The project commissioned music — 10 seconds each — from Barcelona’s Sonar festival, famed for its ambitious multimedia design work and electronica acts. Musicians came from diverse backgrounds and origins, such as French electronic music performer Jean-Michel Jarre, English spoken word artist Kate Tempest, electronic music duo Matmos and others.

The music was transmitted digitally — coded as 1s and 0s — as a WAV file.

“This is not a full appreciation of Bach,” said Vakoch. “It’s more symbolic. ET would be hard pressed to appreciate the musical nature of the files.”

To help, METI’s transmission included a mathematical and scientific tutorial that includes innovative features like a “cosmic clock,” letting extraterrestrials confirm our understanding of time. It also tells them when we’re expecting a reply.

“The reason we chose to focus on math and physics is because it provides a natural link to music,” Vakoch said.

Since the same message is sent on multiple days, the aliens can be assured that it’s real, and not just random interstellar noise.

In April, METI will turn the EISCAT transmitter into a musical instrument, sending 15 more melodies by transmitting pulses at a series of different radio frequencies that maintain the same sort of intervals between one another — like the intervals between musical notes.

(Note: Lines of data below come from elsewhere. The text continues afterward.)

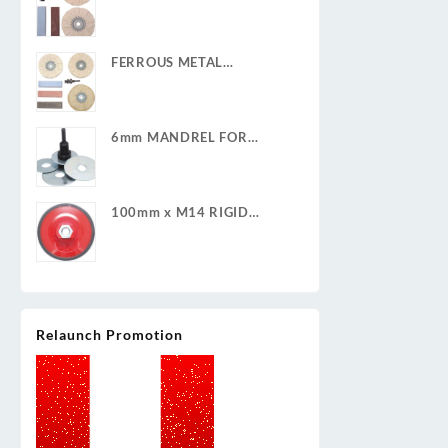
POLISHING KIT
FERROUS METAL
POLISHING KIT
6mm MANDREL FOR
CLEAN & STRIP DISCS
100mm x M14 RIGID
BACKING PAD
Relaunch Promotion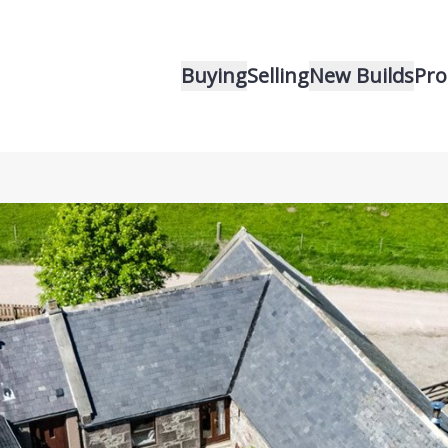
Buying
Selling
New Builds
Pro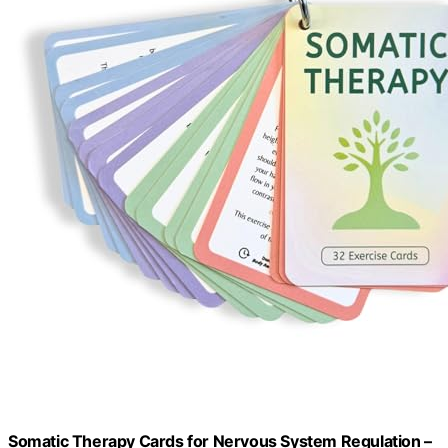
Somatic Therapy Cards for Nervous System Regulation –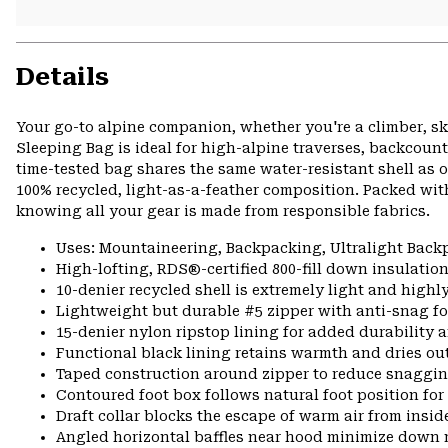
Details
Your go-to alpine companion, whether you're a climber, s
Sleeping Bag is ideal for high-alpine traverses, backcoun
time-tested bag shares the same water-resistant shell as 
100% recycled, light-as-a-feather composition. Packed wit
knowing all your gear is made from responsible fabrics.
Uses: Mountaineering, Backpacking, Ultralight Bac
High-lofting, RDS®-certified 800-fill down insulatio
10-denier recycled shell is extremely light and high
Lightweight but durable #5 zipper with anti-snag fo
15-denier nylon ripstop lining for added durability 
Functional black lining retains warmth and dries ou
Taped construction around zipper to reduce snaggi
Contoured foot box follows natural foot position f
Draft collar blocks the escape of warm air from insid
Angled horizontal baffles near hood minimize down 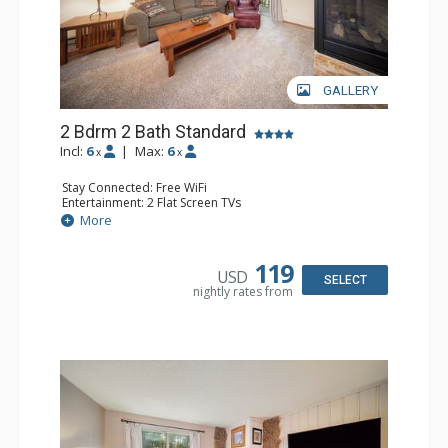
GALLERY
2 Bdrm 2 Bath Standard
Incl:
6
|
Max:
6
x
x
Stay Connected: Free WiFi
Entertainment: 2 Flat Screen TVs
Extras: Alarm Clock, BBQ, Balcony
More
Kitchen: Coffee Maker, Dishwasher, Full Kitchen, Kettle,
Microwave, Toaster
Bathroom: 2 Full Bathrooms, Hair Dryer
119
USD
Comfort: Gas Fireplace
SELECT
nightly rates from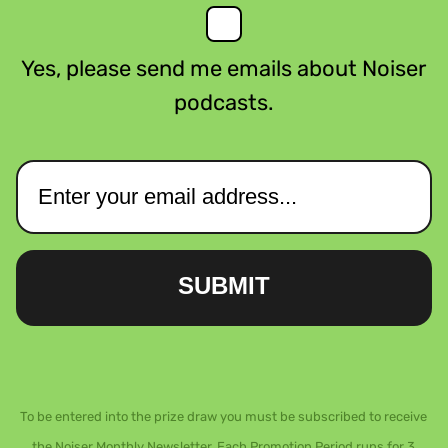
Yes, please send me emails about Noiser
podcasts.
SUBMIT
To be entered into the prize draw you must be subscribed to receive
the Noiser Monthly Newsletter. Each Promotion Period runs for 3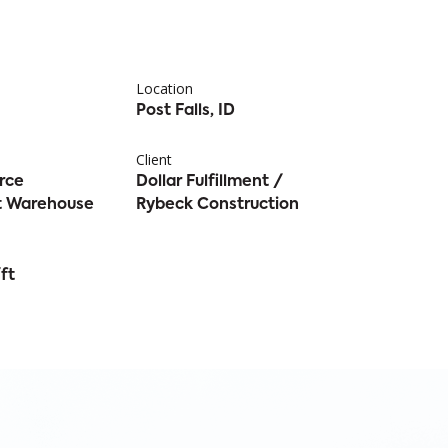
Location
Post Falls, ID
Client
rce
Dollar Fulfillment /
nt Warehouse
Rybeck Construction
ft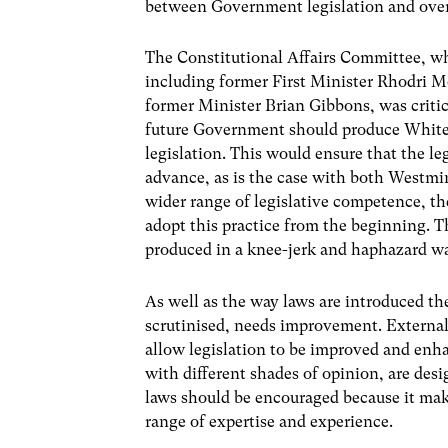
between Government legislation and overa
The Constitutional Affairs Committee, wh
including former First Minister Rhodri 
former Minister Brian Gibbons, was critic
future Government should produce White 
legislation. This would ensure that the leg
advance, as is the case with both Westmin
wider range of legislative competence, 
adopt this practice from the beginning. Th
produced in a knee-jerk and haphazard w
As well as the way laws are introduced th
scrutinised, needs improvement. External
allow legislation to be improved and enh
with different shades of opinion, are des
laws should be encouraged because it ma
range of expertise and experience.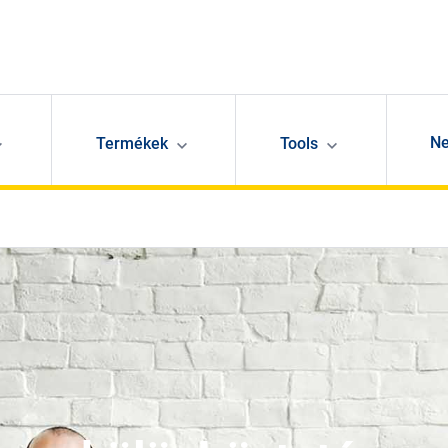
N
Termékek
Tools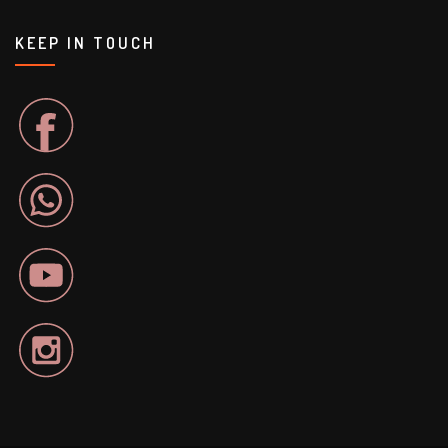
KEEP IN TOUCH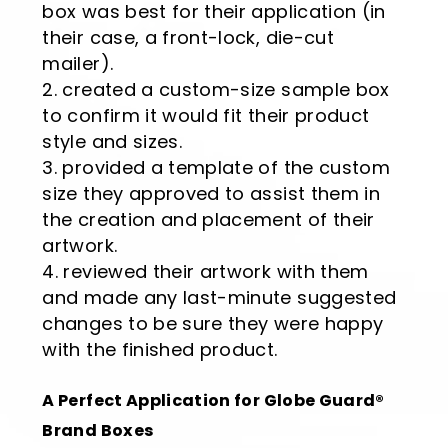
box was best for their application (in
their case, a front-lock, die-cut
mailer).
created a custom-size sample box
to confirm it would fit their product
style and sizes.
provided a template of the custom
size they approved to assist them in
the creation and placement of their
artwork.
reviewed their artwork with them
and made any last-minute suggested
changes to be sure they were happy
with the finished product.
A Perfect Application for Globe Guard®
Brand Boxes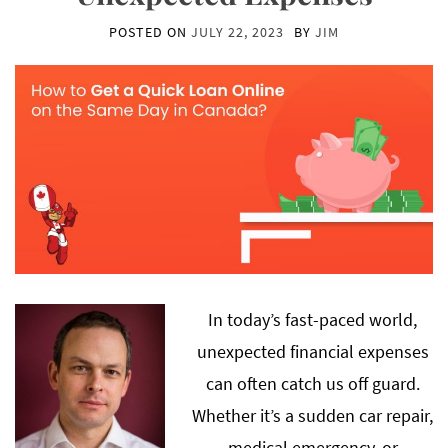
POSTED ON
JULY 22, 2023
BY
JIM
In today’s fast-paced world,
unexpected financial expenses
can often catch us off guard.
Whether it’s a sudden car repair,
medical emergency, or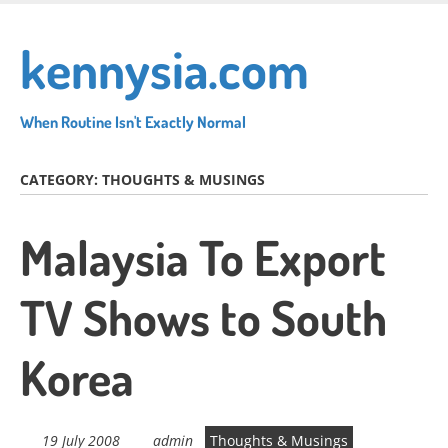
Skip
to
kennysia.com
main
content
When Routine Isn't Exactly Normal
CATEGORY:
THOUGHTS & MUSINGS
Malaysia To Export
TV Shows to South
Korea
19 July 2008
admin
Thoughts & Musings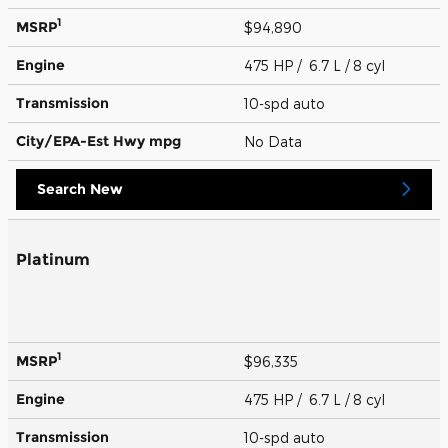
1
MSRP
$94,890
Engine
475 HP / 6.7 L / 8 cyl
Transmission
10-spd auto
City/EPA-Est Hwy
mpg
No Data
Search New
Platinum
1
MSRP
$96,335
Engine
475 HP / 6.7 L / 8 cyl
Transmission
10-spd auto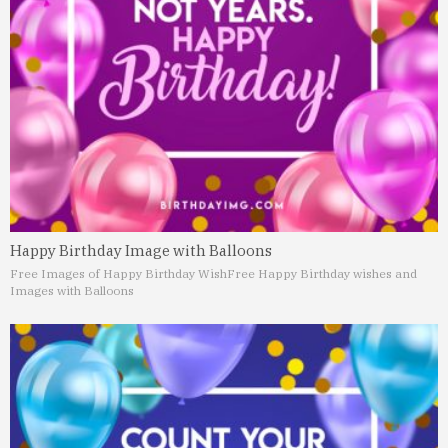
Happy Birthday Image with Balloons
Free Images of Happy Birthday Wish
Free Happy Birthday wishes and
Images with Balloons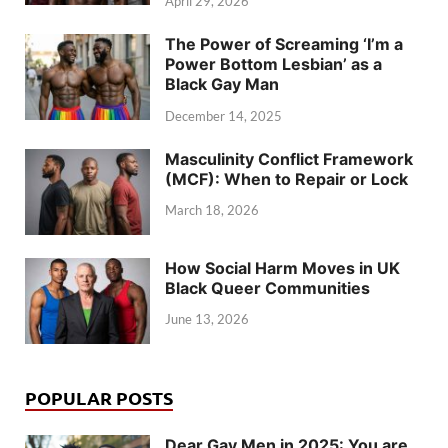
April 29, 2026
The Power of Screaming ‘I’m a
Power Bottom Lesbian’ as a
Black Gay Man
December 14, 2025
Masculinity Conflict Framework
(MCF): When to Repair or Lock
March 18, 2026
How Social Harm Moves in UK
Black Queer Communities
June 13, 2026
POPULAR POSTS
Dear Gay Men in 2025: You are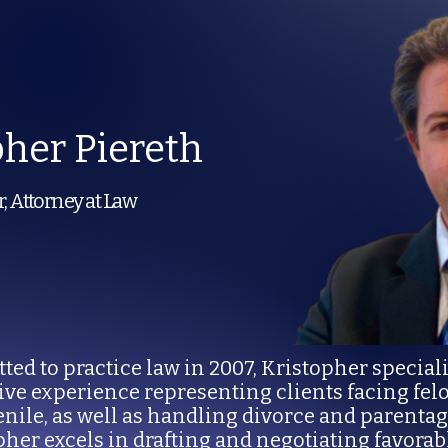
pher Piereth
, Attorney at Law
ted to practice law in 2007, Kristopher special
sive experience representing clients facing f
enile, as well as handling divorce and parenta
pher excels in drafting and negotiating favora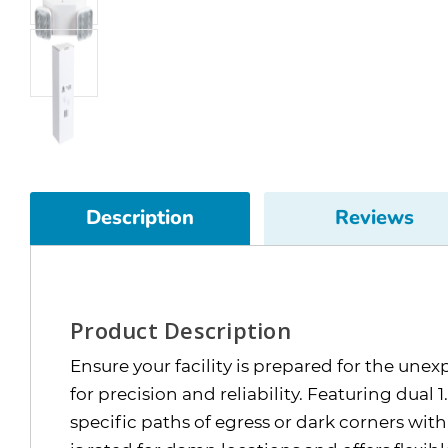
Description
Reviews
Product Description
Ensure your facility is prepared for the u
for precision and reliability. Featuring dual
specific paths of egress or dark corners w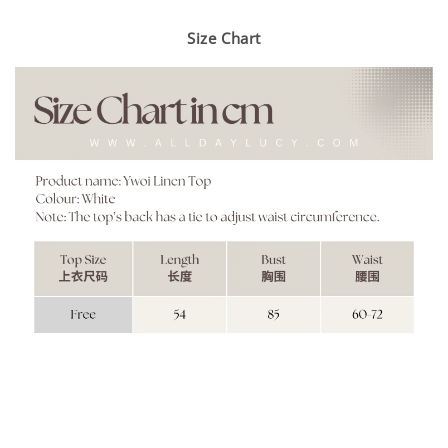
Size Chart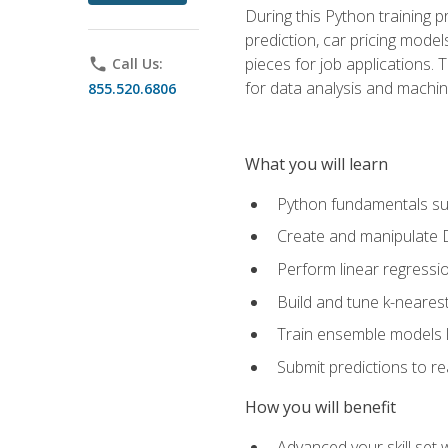
During this Python training 
prediction, car pricing model
pieces for job applications. 
phone
Call Us:
for data analysis and machin
855.520.6806
What you will learn
Python fundamentals such
Create and manipulate 
Perform linear regressio
Build and tune k-neares
Train ensemble models l
Submit predictions to r
How you will benefit
Advanced your skill set 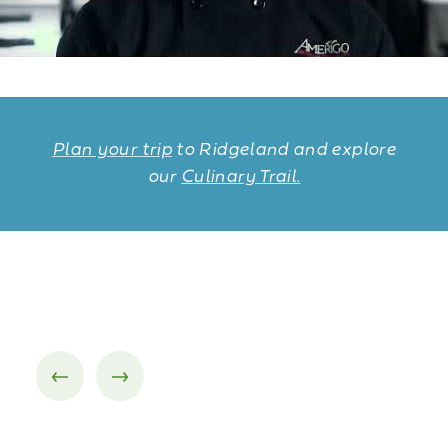
Plan your trip
to Ridgeland and explore
our
Culinary Trail.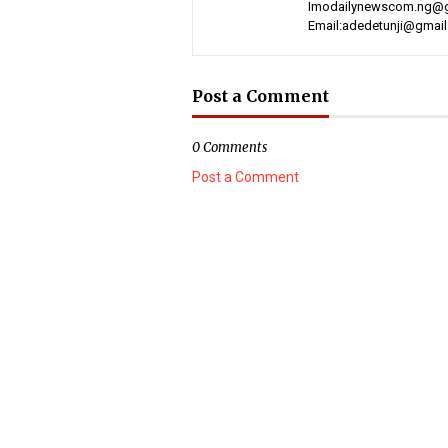
Imodailynewscom.ng@gm
Email:adedetunji@gmai
Post a Comment
0 Comments
Post a Comment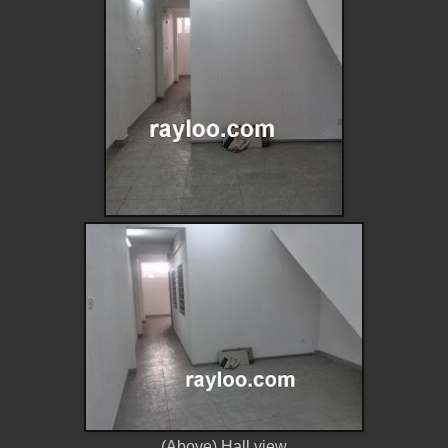
(Above) Hall view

Some oppose the effort, saying we shouldn’t draw attention from potentially hostile aliens. Others say we should wait until we’re better communicators — and, then, only send messages with international consultation.

“All such transmissions should come from humanity as a whole,” said Andrew Fraknoi, emeritus chair of the Astronomy Department at Foothill College, “and not from particular individuals or groups pursuing disparate aims — without worldwide discussions.”

But others say it’s important to start engaging our closest neighbors.

“If all the inhabitants of the galaxy only listen, then our SETI experiments to eavesdrop on alien broadcasts will inevitably fail,” said Seth Shostak, senior astronomer at the SETI Institute.

“There are some who will complain that shouting to the skies might be dangerous. But only very advanced alien societies could travel here and possibly wreak havoc on our world. However, such sophisticated extraterrestrials will also be able to detect the landing radars at our airports. So it’s kind of silly to worry about experiments such as this,” he said.

“I say, on behalf of the Klingons, that I’d prefer to listen to some good music than to the empty whistle of SFO’s radar.”